NO! No! Perché No ed ArciNo!

Il popolo ha detto No! ed ArciNo!! ai nostri  signori politici, perché li deleghiamo “a fare politica per fare politica vera” e non a fare politica per fare solo i propri interessi e i parlamentari magari a vita , come loro vorrebbero.

   Siamo stati sollecitati da una  frenetica voglia, da un sussulto di irrefrenabile sovranità di fronte alla tracotante pretesa di questi signori di manomettere “Potere di controllo” del popolo. Siamo noi i vostri controllori per vedere se fate  quello che vi abbiamo incaricato di fare. Le regole del controllo ce le facciamo da soli, non dovete certo dircele voi. Anzi le abbiamo già. Sono nella Costituzione della Repubblica voluta e scritta da coloro che vinsero il nazifascismo.   

    “Fare Politica per fare Politica” vuol dire organizzare e tenere in vita una società giusta ed equa dove si possa tutti godere della gioia di vivere e di stare insieme.

Fare politica pura e bella è difficile? No!  E’ cosa semplice: si tratta solo di assicurare a tutti i beni necessari per vivere.  “l’aria, l’acqua, il pane quotidiano, la casa, la salute per come è possibile.

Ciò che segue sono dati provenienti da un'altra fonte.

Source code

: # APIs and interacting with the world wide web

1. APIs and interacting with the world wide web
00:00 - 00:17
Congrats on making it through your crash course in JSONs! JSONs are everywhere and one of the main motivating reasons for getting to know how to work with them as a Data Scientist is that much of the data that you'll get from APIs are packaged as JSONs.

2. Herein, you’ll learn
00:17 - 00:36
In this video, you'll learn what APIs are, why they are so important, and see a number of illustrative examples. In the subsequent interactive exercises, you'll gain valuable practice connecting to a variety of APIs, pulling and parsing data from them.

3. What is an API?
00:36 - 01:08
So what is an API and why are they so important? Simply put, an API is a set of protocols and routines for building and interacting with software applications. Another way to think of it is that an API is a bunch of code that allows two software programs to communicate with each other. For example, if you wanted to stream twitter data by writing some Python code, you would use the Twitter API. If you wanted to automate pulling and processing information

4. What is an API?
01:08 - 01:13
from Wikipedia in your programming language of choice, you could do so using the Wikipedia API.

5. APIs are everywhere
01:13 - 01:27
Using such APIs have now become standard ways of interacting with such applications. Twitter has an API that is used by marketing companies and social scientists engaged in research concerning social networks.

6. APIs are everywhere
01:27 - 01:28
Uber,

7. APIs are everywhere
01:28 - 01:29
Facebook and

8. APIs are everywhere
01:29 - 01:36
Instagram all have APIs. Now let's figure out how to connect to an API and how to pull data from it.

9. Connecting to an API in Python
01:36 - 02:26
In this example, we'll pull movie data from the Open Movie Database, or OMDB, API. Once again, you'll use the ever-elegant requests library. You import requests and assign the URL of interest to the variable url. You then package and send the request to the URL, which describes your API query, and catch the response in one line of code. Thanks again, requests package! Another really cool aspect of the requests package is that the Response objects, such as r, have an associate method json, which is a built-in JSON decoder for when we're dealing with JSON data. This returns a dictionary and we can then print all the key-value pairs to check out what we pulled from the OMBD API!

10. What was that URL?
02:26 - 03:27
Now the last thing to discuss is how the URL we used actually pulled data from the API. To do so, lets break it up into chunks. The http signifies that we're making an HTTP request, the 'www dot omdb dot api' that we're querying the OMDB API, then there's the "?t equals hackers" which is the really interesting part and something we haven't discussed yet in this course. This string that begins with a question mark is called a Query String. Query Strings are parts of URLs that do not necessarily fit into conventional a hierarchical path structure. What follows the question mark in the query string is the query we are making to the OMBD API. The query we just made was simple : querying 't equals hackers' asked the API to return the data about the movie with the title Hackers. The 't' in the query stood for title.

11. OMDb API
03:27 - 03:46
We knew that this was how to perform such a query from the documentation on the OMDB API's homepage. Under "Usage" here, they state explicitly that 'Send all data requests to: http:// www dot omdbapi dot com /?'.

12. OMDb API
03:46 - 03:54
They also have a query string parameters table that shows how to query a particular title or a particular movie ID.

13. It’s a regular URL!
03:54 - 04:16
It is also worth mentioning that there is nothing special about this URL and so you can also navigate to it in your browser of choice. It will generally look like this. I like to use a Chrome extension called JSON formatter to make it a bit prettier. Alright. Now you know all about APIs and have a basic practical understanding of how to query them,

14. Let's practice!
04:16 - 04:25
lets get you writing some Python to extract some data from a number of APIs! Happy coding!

E’ semplice farlo. Basta solo fare ricorso ai Poteri dello Stato, perché i beni di cui parliamo sono diffusi su tutta la terra. Occorre solo imporre  ai “Grandiglioni” che stanno sempre di più rimpinguandosi di pagare le tasse che evadono e che servono. Si tratta solo di volontà. Volontà politica naturalmente.   

Io sono un idealista e forse anche ingenuo; ma credo a queste cose. Non solo ho queste idee per la mente. Le propagando anche con  libri che sono “rivoluzionari”, perché si richiamano all’amore cristiano, quello che invita ad amare il prossimo come se stessi. 

   I libri  sono due  parlano di Giustizia uno e di Politica l’altro. Per facilitarne la diffusione cerco anche di darli in omaggio.

    Un consiglio però ai nostri politici, se veramente hanno interesse alla efficienza della Giustizia, lo voglio dare lo stesso, anche perché è la vittoria del No, che lo ha dato con chiarezza. 

   Rileggetevi ed applicate l’articolo 110 della Costituzione. Io ho fatto esperienza amministrando giustizia per circa 40 anni sia in penale che in civile, sempre in primo grado. Sono quasi sempre riuscito a farla in tempo reale, cioè quando serve e viene richiesta.

    Nel corso della mia lunga  esperienza ho sempre messo per inscritto le mie riflessioni per migliorare le lungaggini dei processi e far pagare il dovuto al giudice che sbaglia. Tutto questo sta scritto nel mio libro “ Sovranità popolare e potere di controllo”. Un libro che invito tutti a leggere (o rileggere) oggi se non è stato letto.

Mario Federici , già Pretore di Cotona.